• **PASSAGE**:
.....

These things sent me back to the track-pad to put life into my micro-dwelling, and to bring my life into the natural world. I made a new structure that I believe will not make me feel like a prisoner when inside, but encourage me to be outside most of the time. I created some little ideas to make the land around me become a large part of my dwelling.
the minimal- essentially a shed



hopefully my last design 
  
(above) side view, (right) great little solar light I found on northerntool.com
     

Sunday, June 19, 2011

A Cabin, a Hut, a Shack, a Shed, or a Micro Dwelling...

The important thing is not so much what I label this place in the woods I plan to build, as the function it serves for me.

In the last few years I've been realizing more and more that the uncertainty this world forces upon all of us is a great source of stress to me. So, due to the fact that there is some uncertainty as to the future of our family holding onto this property, my little place in woods will be a limited structure. I will work within the confines of that reality, using it to my benefit, rather than seeing it as a burden. This will force me to work on a few of the personality traits that I find less than desirable in myself. Such as my eagerness to abandon undertakings which seem to present a good deal of difficulty in the future, and not trusting that things will work out regardless of my worrying about them, and finally my reluctance to let any project stay modest, (rather, I usually let ideas and projects stew in my head until I have built them up to some massive scale that is more often than not, unnecessary). 

So, I have set out these conditions to work under;

A) $200 budget firm
B) Use mostly salvaged materials
C) Keep it simple (something I can mostly do by myself, with a hand here and there.)
D) Create a space that will encourage (or perhaps force) a way of life that will help me heal.
E) Get the building done quickly, so I can do the living, but do things with great care and respect.

So onto the stuff that is probably more interesting to anyone who may actually read this drivel.

The details:
I've been on a little quest to get some materials rounded up, so that when I get to Maine, I'll have a little heap of material to get started right away. My staple material so to speak, is going to be the shipping pallet. These things are easy to get a hold of in large quantities, and since getting in better physical shape is a goal of this experience, the labor involved in turning these into usable, and even ATTRACTIVE lumber is not a cause for concern.
Another material I plan to use a lot of, is used and/or broken furniture such as the entertainment centers, desks, coffee tables, etc. that our society makes in gargantuan quantities out of cheap MDF covered in pseudo-wood plastic. I'm going to scour the area for these things, rip them into uniform strips, and make a poorman's sort of tongue-and-groove out them. This I will use as wall and floor covering materials for indoor finishing.
Dimensional lumber I will try to acquire from construction company waste, Craigslist and Freecycle waste. A family member is also being a great help with that. Thanks!!!
I'll also try to get some bricks for free where ever I run into them, to make a a brick grill/cooking area.
I will buy new roofing panels made of PVC/Poly, and galvanized steel, as I am not keen on a leaky roof, and my knowledge of/ experience with roofs is fairly limited.
I predict I will also need to buy some longer pieces of dimensional lumber for framing. I spent a good amount of time on the internet, and found a lumber company that is local, harvests their wood sustainably, and I'll be happy to spend what I can afford to support such a business.

.....

• **WORK ORDER A**:
In the micro-dwelling post, what budget limit is set as a firm condition?
• **WORK ORDER B**:
Write out as a numbered list, skipping blank lines, the rows from the line containing "Is it true that Hs6Code equals 300.0 at 2024?" through the line containing "Count the Comisiones", both included.

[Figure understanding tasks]
.....

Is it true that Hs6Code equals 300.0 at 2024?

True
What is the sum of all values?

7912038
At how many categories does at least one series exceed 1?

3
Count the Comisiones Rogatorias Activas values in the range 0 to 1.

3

.....

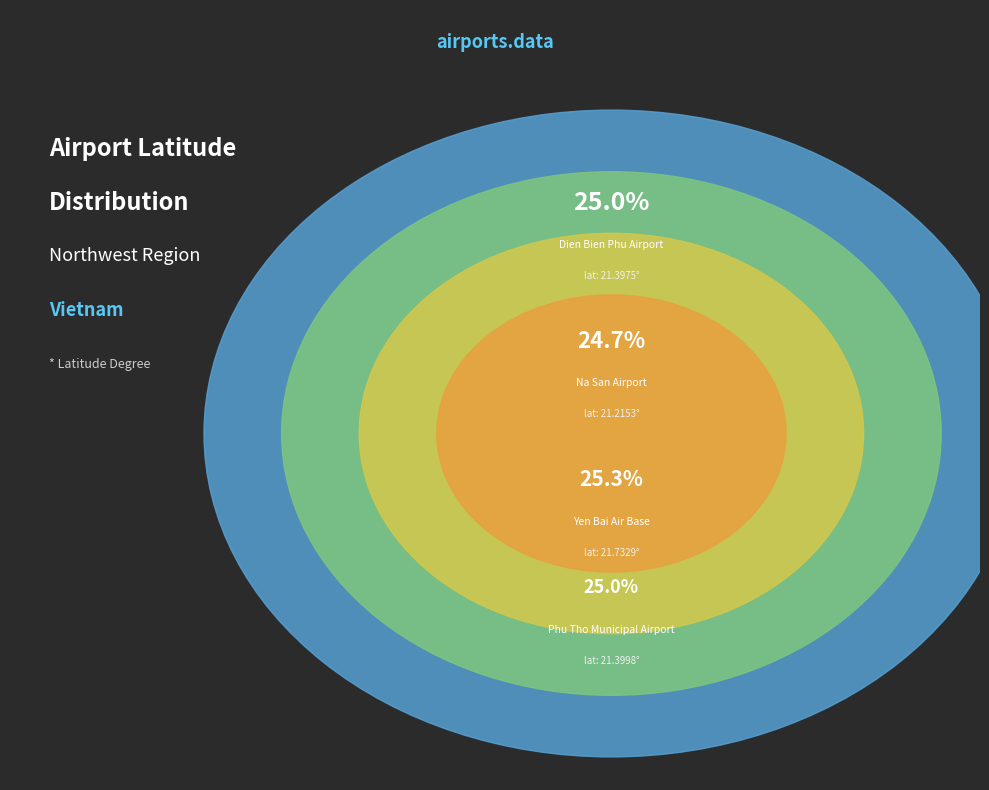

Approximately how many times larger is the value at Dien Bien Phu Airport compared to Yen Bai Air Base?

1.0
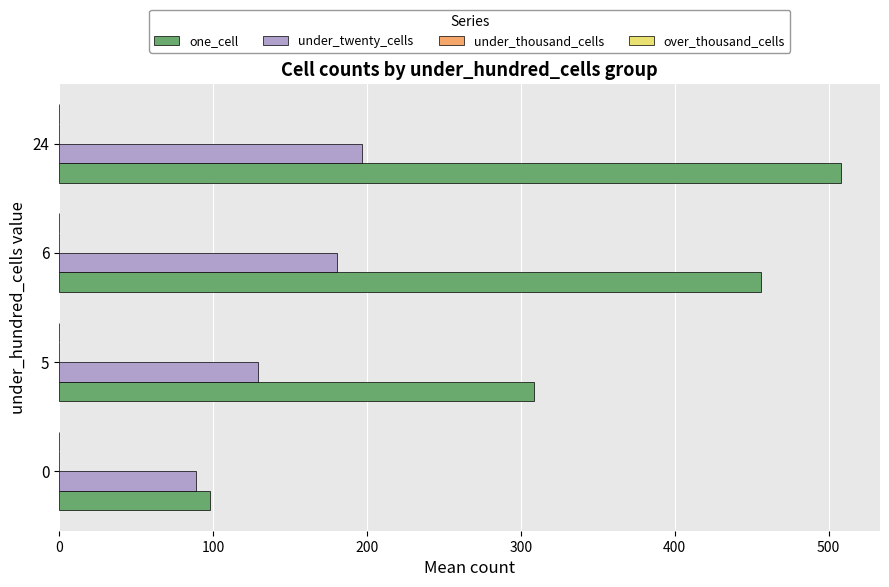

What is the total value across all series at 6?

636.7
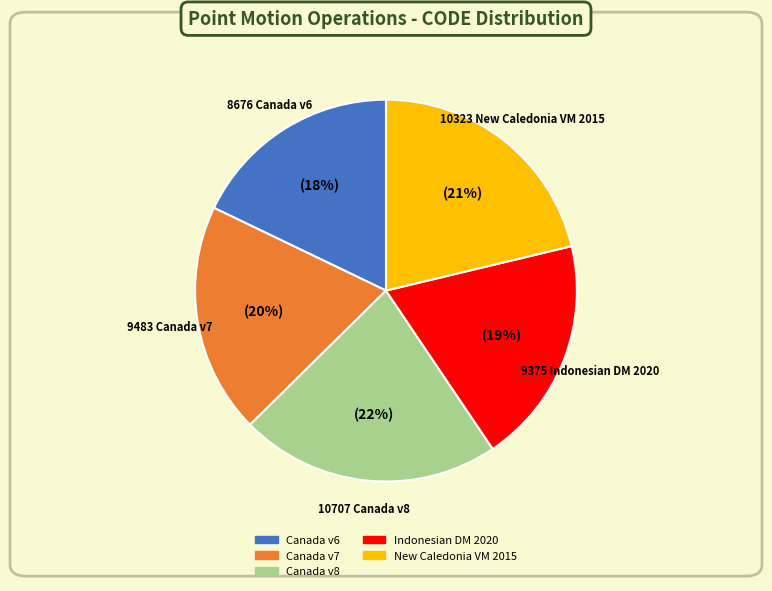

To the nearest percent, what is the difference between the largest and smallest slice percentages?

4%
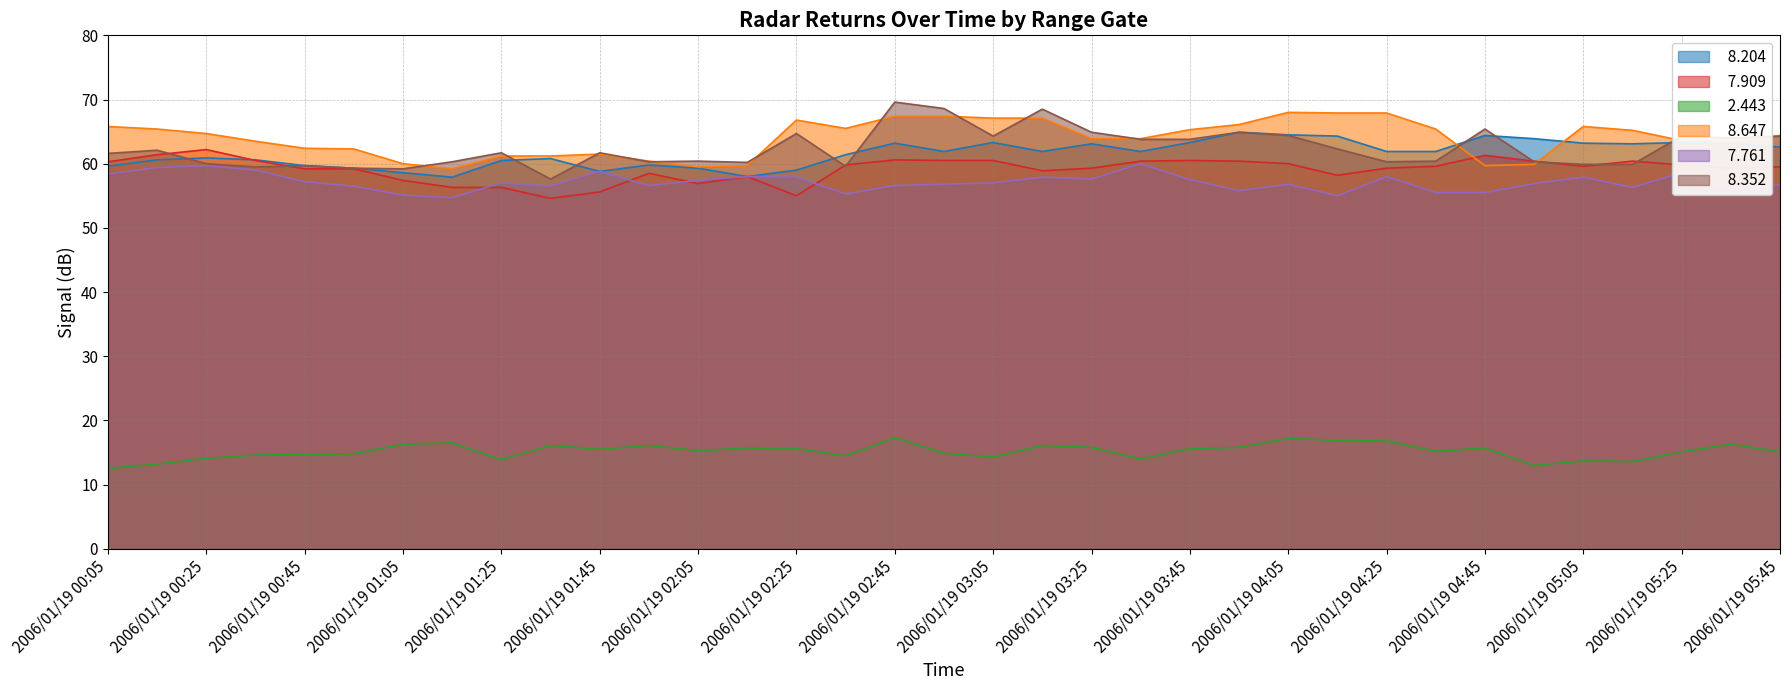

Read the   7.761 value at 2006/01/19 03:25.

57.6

.....

• **ANSWER SPACE A**:
$200.

• **ANSWER SPACE B**:
1. Is it true that Hs6Code equals 300.0 at 2024?
2. True
3. What is the sum of all values?
4. 7912038
5. At how many categories does at least one series exceed 1?
6. 3
7. Count the Comisiones Rogatorias Activas values in the range 0 to 1.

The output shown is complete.